TASK DIRECTIONS: Without changing a word, copy every line of the listing below and leave out the images.

DATA FOR PROCESSING:
[Start of Attachment]

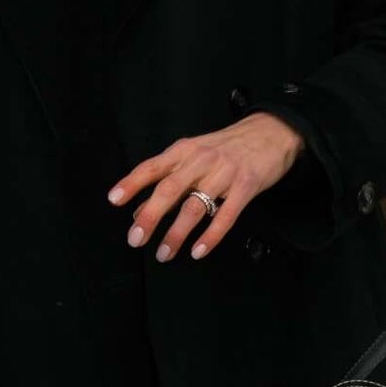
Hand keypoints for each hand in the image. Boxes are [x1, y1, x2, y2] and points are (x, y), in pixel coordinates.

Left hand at [109, 112, 304, 261]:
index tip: (114, 200)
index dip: (132, 183)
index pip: (152, 167)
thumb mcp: (194, 157)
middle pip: (170, 189)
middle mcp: (201, 160)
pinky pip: (226, 215)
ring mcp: (224, 173)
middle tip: (135, 239)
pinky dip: (210, 236)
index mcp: (184, 151)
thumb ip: (168, 181)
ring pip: (195, 206)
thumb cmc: (227, 148)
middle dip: (150, 216)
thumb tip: (139, 211)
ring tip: (164, 253)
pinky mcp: (246, 187)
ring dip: (177, 233)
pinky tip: (197, 251)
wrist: (271, 133)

[End of Attachment]

ANSWER SECTION:
Hand keypoints for each hand in the image. Boxes are [x1, y1, x2, y2] and points are (x, y), in pixel coordinates.

Left hand at [109, 112, 304, 261]:
index tip: (114, 200)
index dip: (132, 183)
index pip: (152, 167)
thumb mcp: (194, 157)
middle pip: (170, 189)
middle mcp: (201, 160)
pinky pip: (226, 215)
ring mcp: (224, 173)
middle tip: (135, 239)
pinky dip: (210, 236)
index mcp: (184, 151)
thumb ip: (168, 181)
ring pip: (195, 206)
thumb cmc: (227, 148)
middle dip: (150, 216)
thumb tip: (139, 211)
ring tip: (164, 253)
pinky mcp: (246, 187)
ring dip: (177, 233)
pinky tip: (197, 251)
wrist: (271, 133)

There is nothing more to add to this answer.